Schadenfreude
2021
Made of mirrors, the work, prepared especially for the Cut It Out exhibition, is entitled Schadenfreude, which means pleasure derived from another's misfortune or failure. The installation alludes to the private history of the artist, who has studio in Wrocław, in a post-German tenement house built before the First World War, in 1896. In this building, the traces of the original inhabitants have never been completely erased by subsequent Polish tenants. The inscription Schadenfreude becomes legible in the mirror image. It was drawn with a finger on a glass panel covered in dust. Dust in the flat, a tangible effect of everyday existence, appears when cleaning is abandoned.

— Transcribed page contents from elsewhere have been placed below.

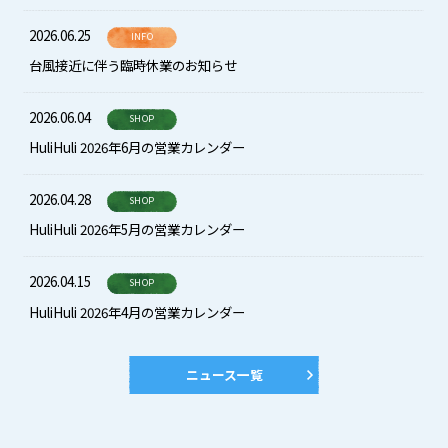
2026.06.25
INFO
台風接近に伴う臨時休業のお知らせ
2026.06.04
SHOP
HuliHuli 2026年6月の営業カレンダー
2026.04.28
SHOP
HuliHuli 2026年5月の営業カレンダー
2026.04.15
SHOP
HuliHuli 2026年4月の営業カレンダー
ニュース一覧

Over time, it covers domestic appliances with an ever thicker layer. In this case, it is a metaphor for the passing into oblivion of the complicated history of the city of Breslau, which became today's Wrocław. The work Cut/Paste, on the other hand, was inspired by Joanna Bator's description of the practice of taking over a photo album, which is a record of someone else's life, and building on it one's own, invented family story. In this context, the artist finds the manipulation of private history interesting. Anna Bujak uses/acquires the <<post-German>> photographs for her own purposes. The brutal gesture of cutting out faces from old photographs encourages the viewer to <<paste>> their ancestors' faces into them and to create anew the structure of a family tree, fixed on someone else's life.